Graph Embedding NNs Massarelli et al. (2019a) proposes two datasets for compiler provenance. The first is composed by open-source projects, compiled with three different compilers and four optimization levels, while the second is constituted by several projects, compiled with 11 compilers.
Toolchain Provenance Rosenblum, Miller & Zhu (2011) solves the task of compiler provenance on a dataset composed by eight open-source packages, compiled with nine versions of three compilers, using two optimization options.
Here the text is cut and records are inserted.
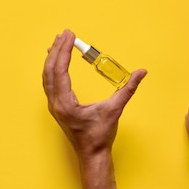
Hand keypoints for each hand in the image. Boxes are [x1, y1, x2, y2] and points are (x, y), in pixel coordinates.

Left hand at [42, 29, 146, 188]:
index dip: (64, 51)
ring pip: (47, 77)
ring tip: (57, 41)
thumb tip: (141, 72)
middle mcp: (55, 104)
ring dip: (52, 58)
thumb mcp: (115, 109)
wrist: (92, 154)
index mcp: (66, 104)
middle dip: (56, 50)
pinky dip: (52, 68)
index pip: (60, 71)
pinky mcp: (57, 107)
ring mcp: (54, 106)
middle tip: (64, 33)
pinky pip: (50, 83)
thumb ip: (128, 89)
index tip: (69, 36)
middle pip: (50, 71)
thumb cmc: (101, 135)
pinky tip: (56, 61)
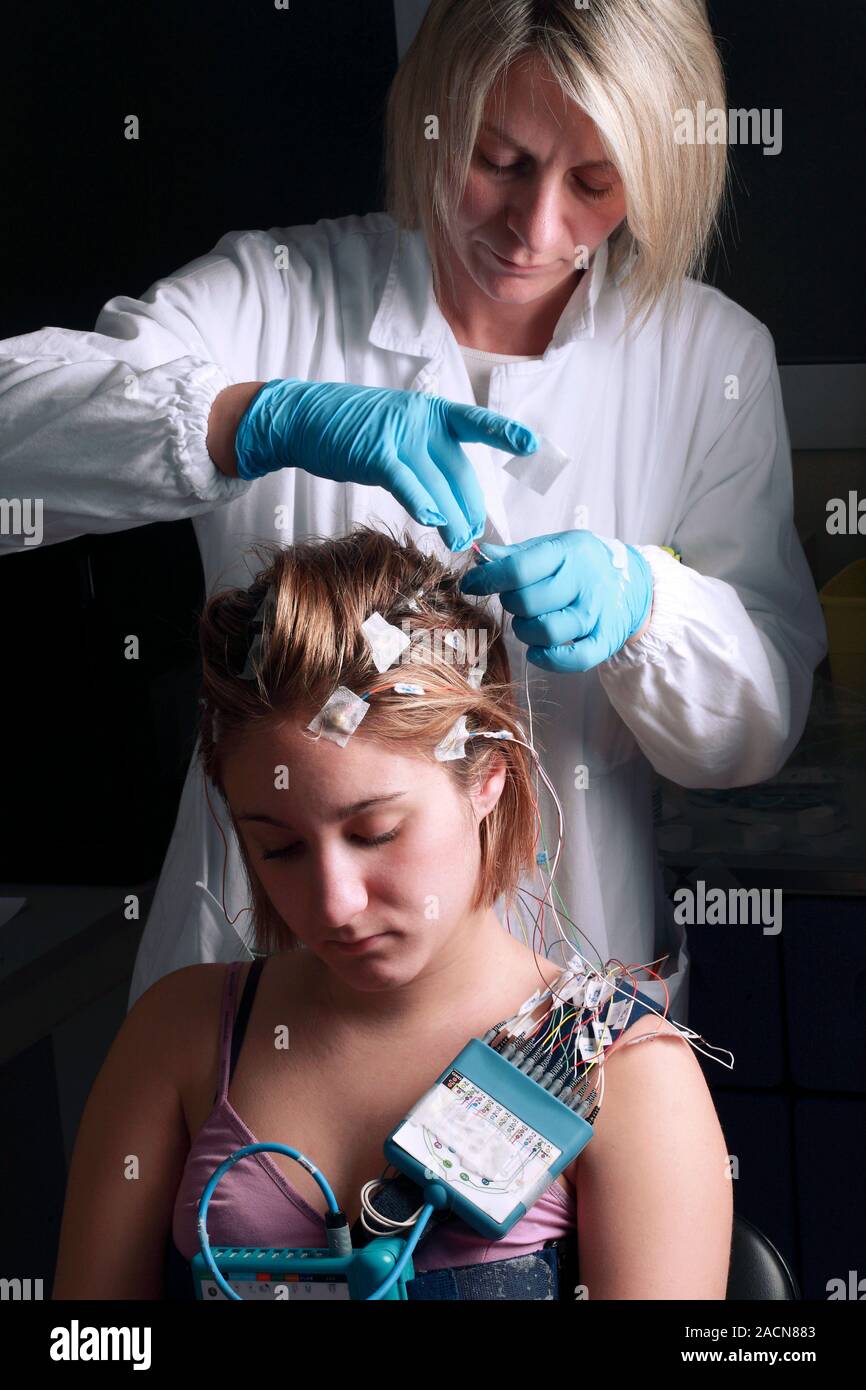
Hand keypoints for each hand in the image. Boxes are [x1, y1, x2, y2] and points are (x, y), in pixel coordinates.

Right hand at [233, 378, 536, 552]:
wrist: (304, 419)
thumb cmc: (353, 434)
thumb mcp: (398, 440)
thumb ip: (426, 465)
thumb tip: (449, 507)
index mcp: (432, 413)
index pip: (476, 424)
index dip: (505, 433)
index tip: (533, 444)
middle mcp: (421, 420)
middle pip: (459, 471)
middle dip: (470, 508)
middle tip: (474, 538)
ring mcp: (398, 434)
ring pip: (437, 483)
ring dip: (452, 518)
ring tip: (460, 542)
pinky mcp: (375, 452)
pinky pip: (406, 481)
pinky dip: (421, 502)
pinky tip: (433, 521)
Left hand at [459, 529, 653, 671]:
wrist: (634, 584)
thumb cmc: (582, 565)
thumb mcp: (552, 548)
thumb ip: (516, 554)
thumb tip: (481, 554)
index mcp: (568, 552)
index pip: (519, 568)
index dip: (488, 579)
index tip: (471, 584)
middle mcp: (584, 582)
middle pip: (528, 602)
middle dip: (510, 604)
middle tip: (516, 600)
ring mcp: (596, 613)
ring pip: (546, 631)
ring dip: (525, 631)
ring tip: (528, 622)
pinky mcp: (604, 641)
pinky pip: (573, 659)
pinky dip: (548, 659)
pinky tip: (538, 650)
The dataset is not released.
Asm2Vec Ding, Fung & Charland (2019) proposes two different datasets for the function search task. The first one is composed by binaries of 10 libraries, generated with GCC v5.4 and four optimization levels. The second dataset is composed by a subset of the previous one, composed by four libraries. It is built using Clang and four obfuscation options of Obfuscator-LLVM. The dataset is not distributed.
Gemini Xu et al. (2017) solves the binary similarity task. It uses a training dataset, obtained by compiling two versions of OpenSSL, using GCC v5.4 in four optimization levels. The dataset is not released.
Eklavya Chua et al. (2017) solves the signature recovery task on a dataset composed by Linux packages, compiled with two compilers and debugging symbols.
NERO David, Alon & Yahav (2020) uses a dataset for the function naming task. The dataset is built using packages from GNU repository.
Debin He et al. (2018) uses a dataset composed by Linux packages, that is not being released. The packages compiled in multiple optimization levels and different compilers.
We want to point out that BinBench is the only dataset built for the evaluation on all the considered tasks. Furthermore, it provides both binaries and JSON representations of the evaluated functions. Table 7 shows the number of functions included in each dataset. Moreover, it shows whether or not a dataset is available for downloading.
Conclusions
We proposed BinBench a multi-task dataset for comparing deep neural networks solutions for binary functions representation. The dataset has been designed to include several different tasks to evaluate the expressiveness of a certain model. We released our dataset to the public and we evaluated it using baselines for each task we proposed.